Three men were sentenced after admitting they helped overseas IT workers, likely tied to North Korea, secure remote jobs with U.S. companies by using stolen or fake identities and by enabling remote access to employer machines.
Federal courts handed down prison time and forfeiture orders in a case that exposed a fraud network feeding remote IT labor into American workplaces. The defendants admitted they conspired to defraud U.S. employers by letting foreign technicians pose as U.S.-based applicants and by funneling pay into accounts linked to people in the United States. Prosecutors say the operation helped skilled overseas workers hide behind stolen or fabricated identities to gain employment and payment from U.S. companies.
U.S. District Court Judge J. Randal Hall imposed the sentences after guilty pleas. Alexander Paul Travis, 35, of Augusta, received 12 months behind bars, three years of supervised release, and an order to forfeit $193,265. Jason Salazar, 30, of Clovis, California, and Audricus Phagnasay, 25, of Fresno, California, were ordered to forfeit $409,876 and $681,926, respectively.
Each defendant pleaded guilty to a criminal Information charging them with one count of Wire Fraud Conspiracy, said Margaret E. “Meg” Heap, U.S. Attorney for the Southern District of Georgia. “These men practically gave the keys to the online kingdom to likely North Korean overseas technology workers seeking to raise illicit revenue for the North Korean government – all in return for what to them seemed like easy money,” said U.S. Attorney Heap. The statement underlines how the scheme blurred lines between petty fraud and national security risks.

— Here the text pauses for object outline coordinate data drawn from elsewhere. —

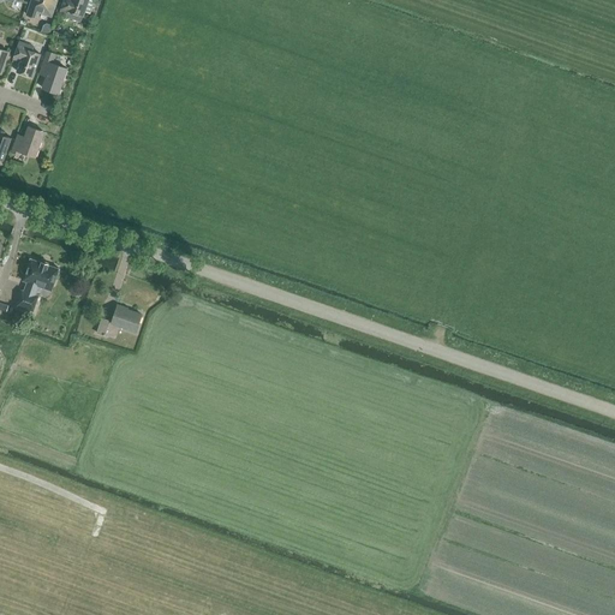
[(31,0),(27,16),(37,19),(39,13),(52,18),(57,0),(31,0)]
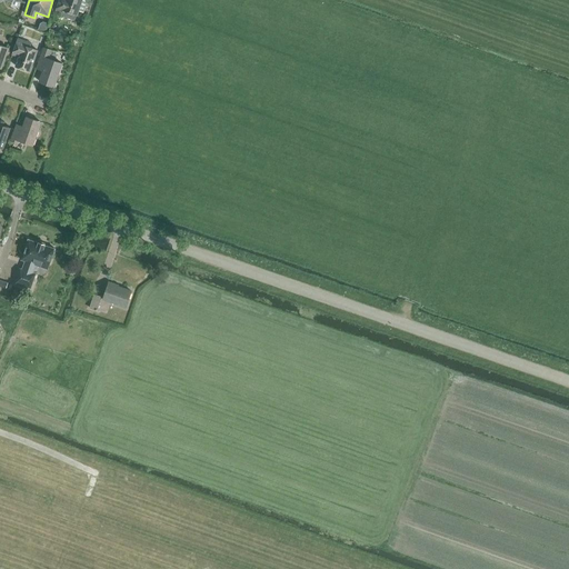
[(59,0),(56,11),(63,13),(63,11),(77,16),(82,0),(59,0)]
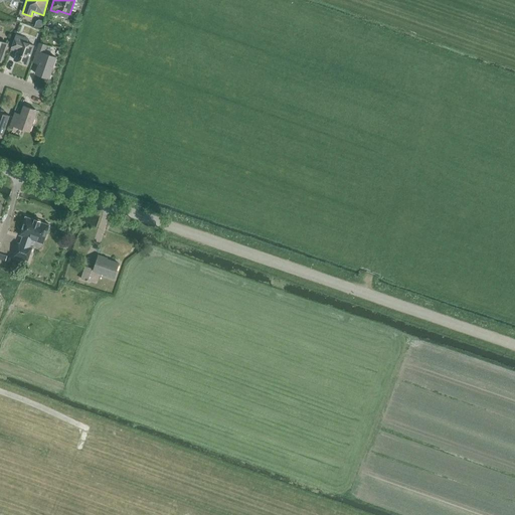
[(14,60),(27,65),(34,45),(28,43),(29,39),(16,35),(11,49),(17,51),(14,60)]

Since 2003, United States and United Nations sanctions have cut off North Korea “from the U.S. marketplace and financial systems and restricted the ability of U.S. persons and companies from doing business” with North Korean institutions. In response, investigators say North Korean actors and associates have developed creative workarounds. One common tactic is to place skilled IT workers into remote roles worldwide using pseudonymous profiles and stolen identities, keeping the true workers hidden behind American fronts.
The defendants’ guilty pleas explain how overseas IT workers reached out to them and then used the defendants’ identities to create résumés and pass hiring checks. Those false profiles included fake employment history and other misrepresentations designed to satisfy vetting procedures. Prosecutors said the ruse even survived video interviews, drug screens, fingerprinting, and other standard onboarding steps meant to verify remote hires.
Once a U.S. company hired the fictitious candidate, it would often supply a company laptop tied to the listed U.S. address. In each instance described by prosecutors, the defendants accepted those devices and then installed software that allowed the remote, overseas IT worker to access and operate the machine as if they were sitting in the United States. That setup let the foreign worker perform job duties while payroll and legal responsibility appeared to rest with the U.S.-based person whose identity was used.
Among the financial details revealed in court filings, Travis—then an active-duty member of the U.S. Army stationed at Fort Gordon—received at least $51,397 for his participation in the scheme. Phagnasay and Salazar earned at least $3,450 and $4,500, respectively. Prosecutors reported the fraudulent scheme generated about $1.28 million in salary payments from victim U.S. companies, with the vast majority forwarded overseas to the IT workers.
“These defendants facilitated a scheme to deceive U.S. companies into hiring foreign remote IT workers,” said FBI Georgia Acting Special Agent in Charge Peter Ellis. The FBI’s statement emphasized coordination with partners to unmask similar operations and to assist companies victimized by this kind of identity-based fraud. Federal agents say these cases show how readily legitimate hiring systems can be abused when background checks and account controls are circumvented.
The FBI Augusta Resident Agency led the investigation, working with the National Security Division of the U.S. Department of Justice. Assistant U.S. Attorney L. Alexander Hamner for the Southern District of Georgia and Trial Attorney Jacques Singer-Emery of the NSD National Security Cyber Section prosecuted the cases in court. Authorities say these prosecutions are meant both to punish individual fraudsters and to deter schemes that can funnel money to sanctioned regimes and degrade U.S. cyber defenses.